Provincially, Whitewood is within the constituency of Moosomin-Montmartre served by their Member of legislative assembly, the honourable Kevin Weedmark.

Federally, the Souris—Moose Mountain riding is represented by their Member of Parliament, Steven Bonk.

== Economy ==
Economically, Whitewood is situated in the Yorkton—Melville economic region. Whitewood along with Broadview, Grenfell, Wolseley are all part of the Mainline Regional Economic Development Authority. REDA's stimulate economic growth in the local area as they are familiar with the inherent needs of the community and stimulate business and government investment resulting in job creation, tourism and recreational facilities.

== Infrastructure ==

=== Transportation ===
Whitewood Airport , is located adjacent to Whitewood. Whitewood was established in the late 19th century on the Canadian Pacific Railway Trans-Continental railway. Currently, Whitewood is situated at the crossroads of two major highways systems — the Trans-Canada Highway Sk Hwy 1, which runs east and west, and Sk Hwy 9, which runs north and south from the US border to Hudson Bay, Saskatchewan.

== Media ==
The Herald Sun is a weekly newspaper. Operating as the Whitewood Herald until 2015, the newspaper has been publishing since 1892, making it one of the oldest weekly newspapers in the province. John Hawkes was the editor of the Whitewood Herald from 1897 to 1900. Since 1955, the newspaper has been owned and operated by three different generations of the Ashfield family. The paper is currently owned by Grasslands News Group, of which Chris Ashfield is a part-owner.

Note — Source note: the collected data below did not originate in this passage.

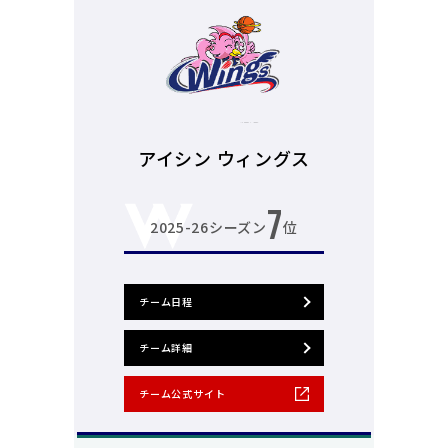
アイシン ウィングス
7
2025-26シーズン
位
チーム日程
チーム詳細
チーム公式サイト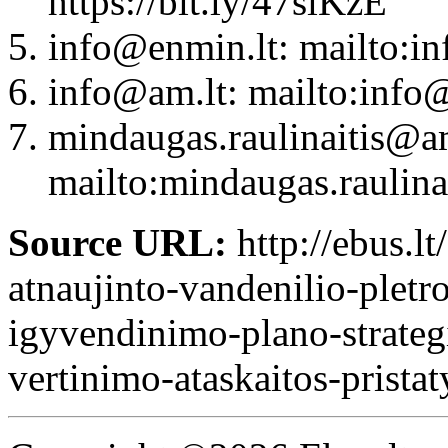
https://bit.ly/47siKzE
info@enmin.lt: mailto:i
info@am.lt: mailto:info
mindaugas.raulinaitis@am
mailto:mindaugas.raulina
Source URL:
http://ebus.lt
atnaujinto-vandenilio-pletr
igyvendinimo-plano-strateg
vertinimo-ataskaitos-prista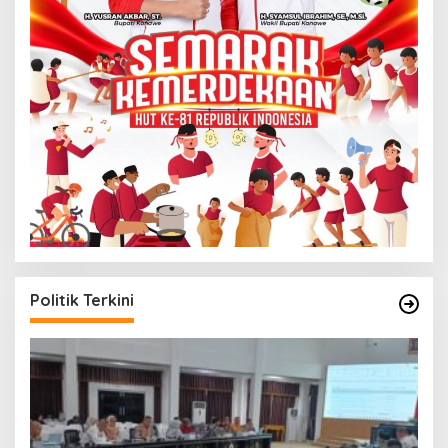
Politik Terkini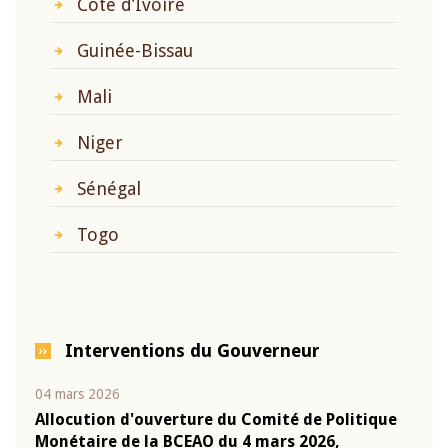
Côte d’Ivoire
Guinée-Bissau
Mali
Niger
Sénégal
Togo
Interventions du Gouverneur
04 mars 2026
22 ju
que
Allocution d'ouverture du Comité de Politique
Mot 
Monétaire de la BCEAO du 4 mars 2026,
Kass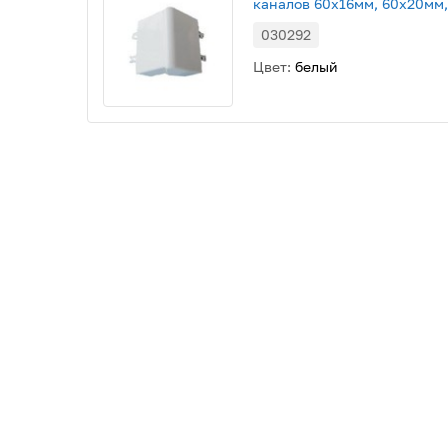
каналов 60х16мм, 60х20мм,
030292
Цвет:
белый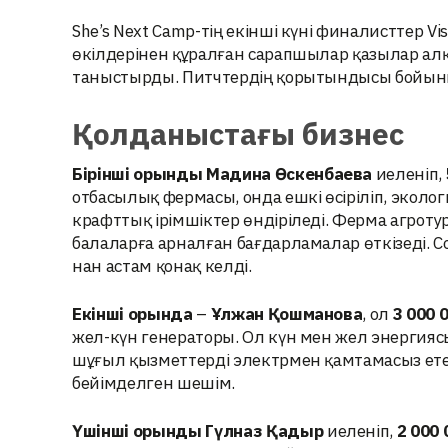
She’s Next Camp-тің екінші күні финалисттер V
өкілдерінен құралған сарапшылар қазылар а
таныстырды. Питчтердің қорытындысы бойынша
Қолданыстағы бизнес
Бірінші орынды
Мадина Өскенбаева
иеленіп,
отбасылық фермасы, онда ешкі өсіріліп, экол
крафттық ірімшіктер өндіріледі. Ферма агро
балаларға арналған бағдарламалар өткізеді. 
нан астам қонақ келді.
Екінші орында
–
Ұлжан Қошманова
, ол
3 000 
жел-күн генераторы. Ол күн мен жел энергияс
шұғыл қызметтерді электрмен қамтамасыз етед
бейімделген шешім.
Үшінші орынды
Гүлназ Қадыр
иеленіп,
2 000 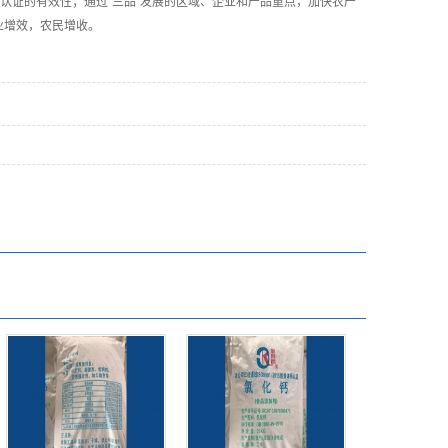
品认证的有效性；通过“三品”发展的区域、企业和产品重点，加快农产
业增效，农民增收。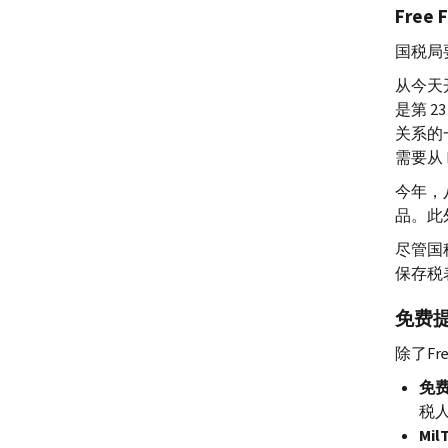
Free F
国税局
从今天
是第 
关系的
需要从
今年，八
品。此
尽管国
保存税
免费
除了
Fre
免
税
Mil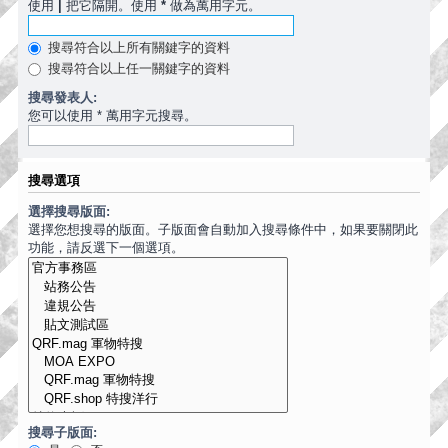
使用
|
把它隔開。使用
*
做為萬用字元。
搜尋符合以上所有關鍵字的資料
搜尋符合以上任一關鍵字的資料
搜尋發表人:
您可以使用 * 萬用字元搜尋。
搜尋選項
選擇搜尋版面:
選擇您想搜尋的版面。子版面會自動加入搜尋條件中，如果要關閉此
功能，請反選下一個選項。
搜尋子版面: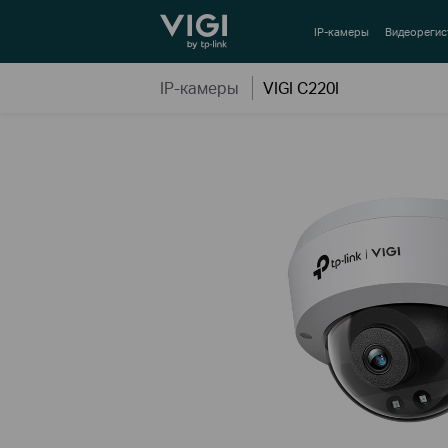
TP-Link, Reliably Smart
IP-камеры
Видеорегис
IP-камеры
VIGI C220I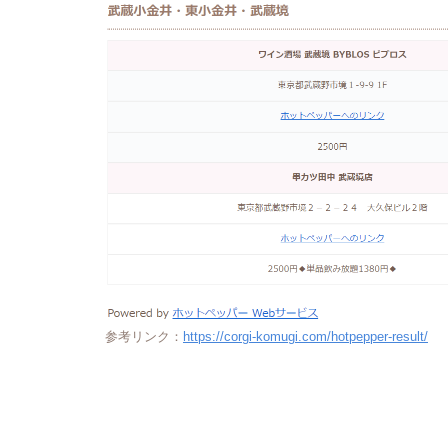
参考リンク：
https://corgi-komugi.com/hotpepper-result/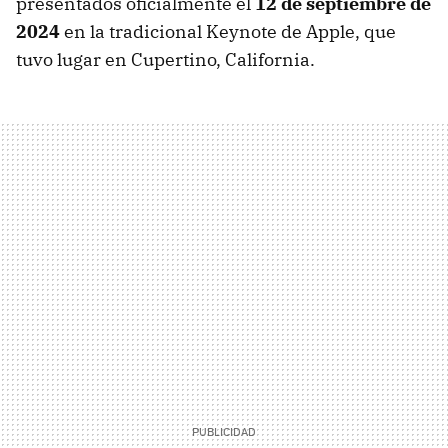
presentados oficialmente el
12 de septiembre de
2024
en la tradicional Keynote de Apple, que
tuvo lugar en Cupertino, California.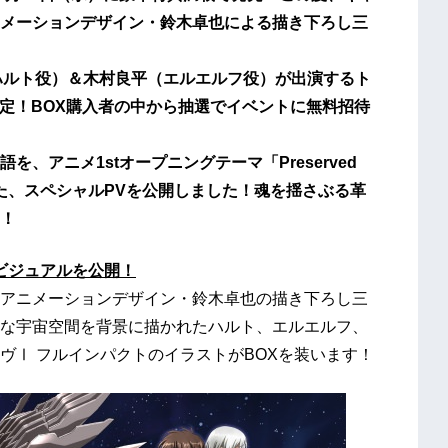
メーションデザイン・鈴木卓也による描き下ろし三
ハルト役）＆木村良平（エルエルフ役）が出演するト
催決定！BOX購入者の中から抽選でイベントに無料招待
、アニメ1stオープニングテーマ「Preserved
ストにした、スペシャルPVを公開しました！魂を揺さぶる革
！
ースビジュアルを公開！
アニメーションデザイン・鈴木卓也の描き下ろし三
な宇宙空間を背景に描かれたハルト、エルエルフ、
ヴⅠ フルインパクトのイラストがBOXを装います！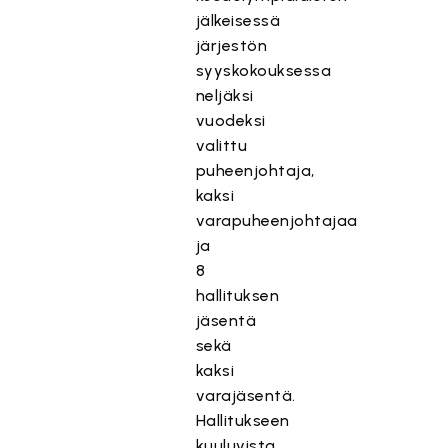
jälkeisessä
järjestön
syyskokouksessa
neljäksi
vuodeksi
valittu
puheenjohtaja,
kaksi
varapuheenjohtajaa
ja
8
hallituksen
jäsentä
sekä
kaksi
varajäsentä.
Hallitukseen
kuuluvista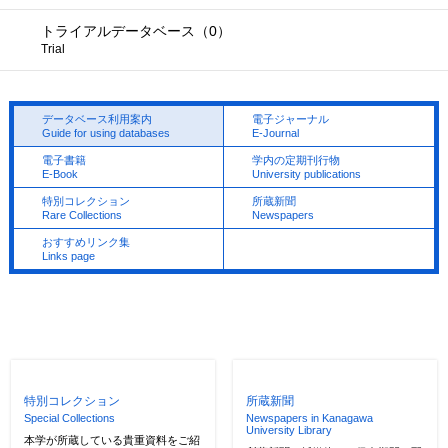
トライアルデータベース（0）
Trial
データベース利用案内
電子ジャーナル
Guide for using databases
E-Journal
電子書籍
学内の定期刊行物
E-Book
University publications
特別コレクション
所蔵新聞
Rare Collections
Newspapers
おすすめリンク集
Links page
特別コレクション
所蔵新聞
Special Collections
Newspapers in Kanagawa
University Library
本学が所蔵している貴重資料をご紹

== Museums and other points of interest ==

Whitewood has become known far and wide for its curling. The town is home to one of Canada's largest annual curling bonspiels held in one facility. Every March, the Farmers and Friends Bonspiel is held, which consists of 76-teams with 265 curlers playing 146 games of curling over four days. To accommodate the event, the Whitewood Community Centre skating arena is converted to five sheets of curling ice that is used along with the four sheets of ice on the curling arena side of the facility. The event attracts curlers of all ages and from numerous provinces, including four times Scotties Tournament of Heart champion Kerri Einarson from Manitoba. From 2016 until 2025 the event has raised $900,000, almost all of which has been donated to various groups and community projects in Whitewood and surrounding communities. Whitewood has also twice hosted the Tankard, the annual provincial championship for men's curling in Saskatchewan. Whitewood is the smallest community to have successfully hosted the event. Because of its curling fame, the town has erected the World's Largest Curling Broom at the Flag Garden, just off Highway 1.

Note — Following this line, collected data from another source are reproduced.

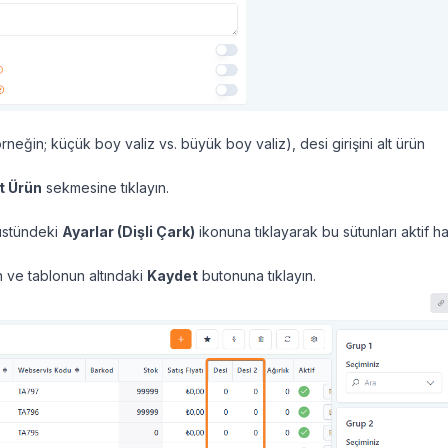
örneğin; küçük boy valiz vs. büyük boy valiz), desi girişini alt ürün
t Ürün
sekmesine tıklayın.
üstündeki
Ayarlar (Dişli Çark)
ikonuna tıklayarak bu sütunları aktif h
ın ve tablonun altındaki
Kaydet
butonuna tıklayın.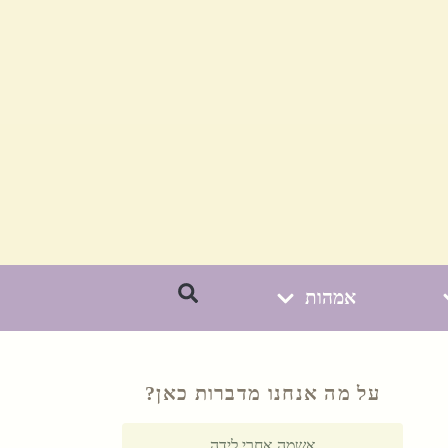
אמהות
על מה אנחנו מדברות כאן?
אשמה אחרי לידה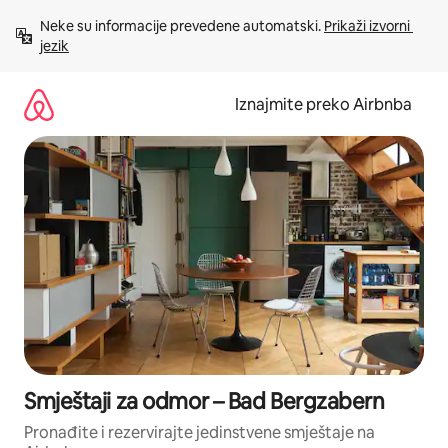
Prijeđi
Neke su informacije prevedene automatski. 
Prikaži izvorni 
na
jezik
sadržaj
Iznajmite preko Airbnba
Smještaji za odmor – Bad Bergzabern
Pronađite i rezervirajte jedinstvene smještaje na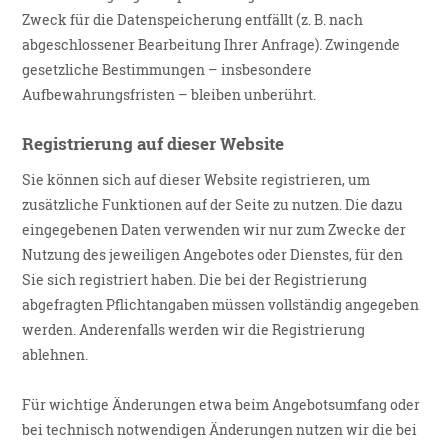
Zweck für die Datenspeicherung entfällt (z. B. nach
abgeschlossener Bearbeitung Ihrer Anfrage). Zwingende
gesetzliche Bestimmungen – insbesondere
Aufbewahrungsfristen – bleiben unberührt.
Registrierung auf dieser Website
Sie können sich auf dieser Website registrieren, um
zusätzliche Funktionen auf der Seite zu nutzen. Die dazu
eingegebenen Daten verwenden wir nur zum Zwecke der
Nutzung des jeweiligen Angebotes oder Dienstes, für den
Sie sich registriert haben. Die bei der Registrierung
abgefragten Pflichtangaben müssen vollständig angegeben
werden. Anderenfalls werden wir die Registrierung
ablehnen.
Für wichtige Änderungen etwa beim Angebotsumfang oder
bei technisch notwendigen Änderungen nutzen wir die bei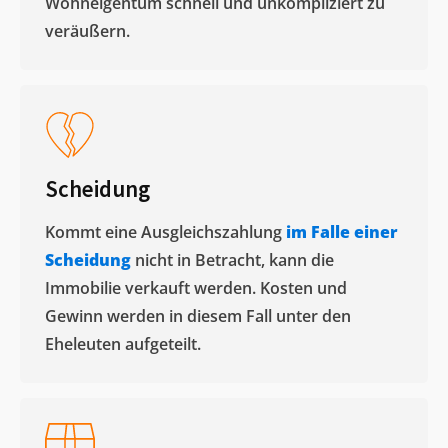
Wohneigentum schnell und unkompliziert zu
veräußern. ​
Scheidung
Kommt eine Ausgleichszahlung
im Falle einer
Scheidung
nicht in Betracht, kann die
Immobilie verkauft werden. Kosten und
Gewinn werden in diesem Fall unter den
Eheleuten aufgeteilt.​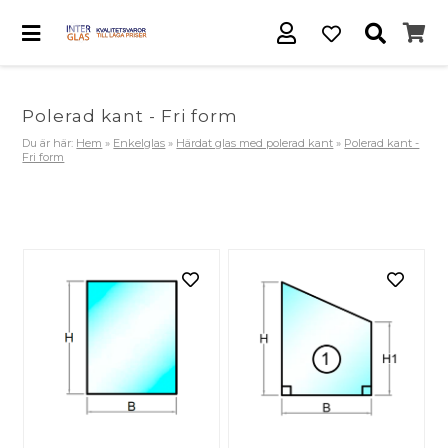
Polerad kant - Fri form
Du är här:
Hem
»
Enkelglas
»
Härdat glas med polerad kant
»
Polerad kant -
Fri form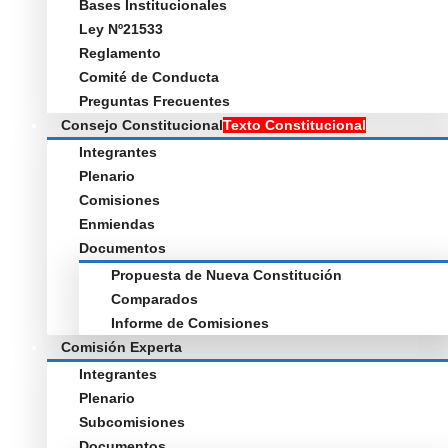
Bases Institucionales
Ley Nº21533
Reglamento
Comité de Conducta
Preguntas Frecuentes
Consejo Constitucional
Texto Constitucional
Integrantes
Plenario
Comisiones
Enmiendas
Documentos
Propuesta de Nueva Constitución
Comparados
Informe de Comisiones
Comisión Experta
Integrantes
Plenario
Subcomisiones
Documentos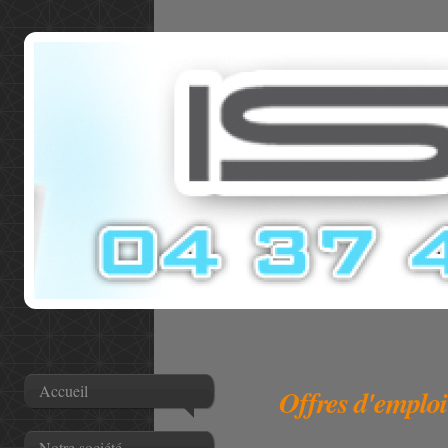
Accueil
Offres d'emploi
Notre société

During Whitewood's centennial year of 1992, the town collaborated on the history of the French Counts. The Merchant Bank Heritage Centre soon followed which also celebrates the French Count history and displays the welcoming sign The Most Romantic Settlement in the West.

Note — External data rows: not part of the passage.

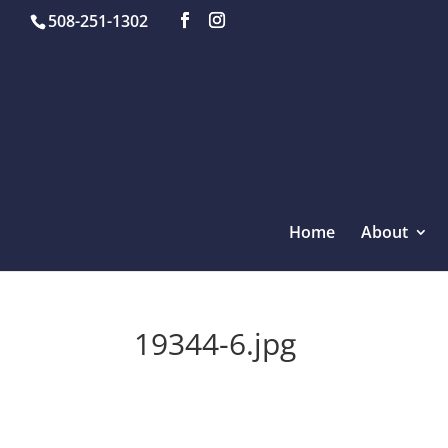
508-251-1302
Home
About
19344-6.jpg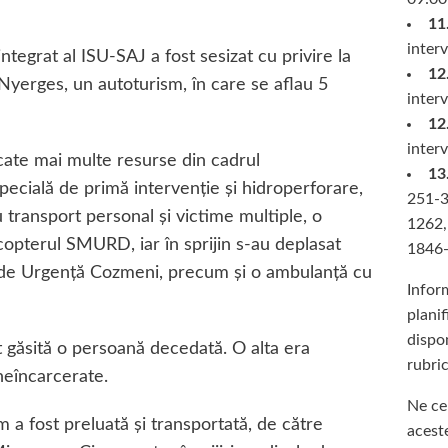
11
inter
ntegrat al ISU-SAJ a fost sesizat cu privire la
12
yerges, un autoturism, în care se aflau 5
inter
12
inter
locate mai multe resurse din cadrul
13
cială de primă intervenţie şi hidroperforare,
251-3
transport personal şi victime multiple, o
1262,
opterul SMURD, iar în sprijin s-au deplasat
1846-
ii de Urgenţă Cozmeni, precum şi o ambulanţă cu
Inform
planif
dispon
st găsită o persoană decedată. O alta era
rubric
neîncarcerate.
Ne ce
 a fost preluată și transportată, de către
acest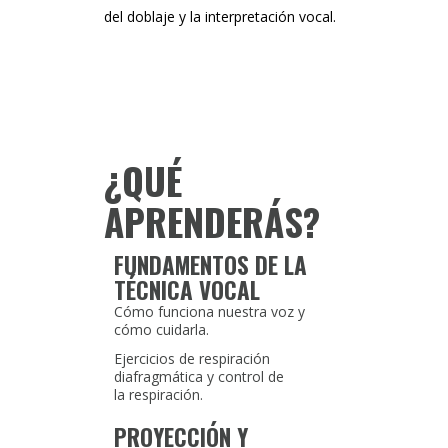
del doblaje y la interpretación vocal.
¿QUÉ
APRENDERÁS?
FUNDAMENTOS DE LA
TÉCNICA VOCAL
Cómo funciona nuestra voz y
cómo cuidarla.
Ejercicios de respiración
diafragmática y control de
la respiración.
PROYECCIÓN Y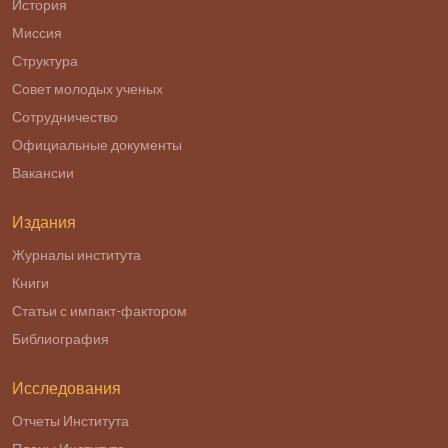
История
Миссия
Структура
Совет молодых ученых
Сотрудничество
Официальные документы
Вакансии
Издания
Журналы института
Книги
Статьи с импакт-фактором
Библиография
Исследования
Отчеты Института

In the fall of 2002, economic development director Janet Blackstock along with Mayor Malcolm Green aimed to restore the homes built in the late 19th century by the French aristocrats and paint outside murals in Whitewood to re-vitalize the local history. One mural was painted in 2000 showing the town in 1890. The area of Whitewood claims that during the late 19th century, there were more aristocrats here than anywhere else in North America.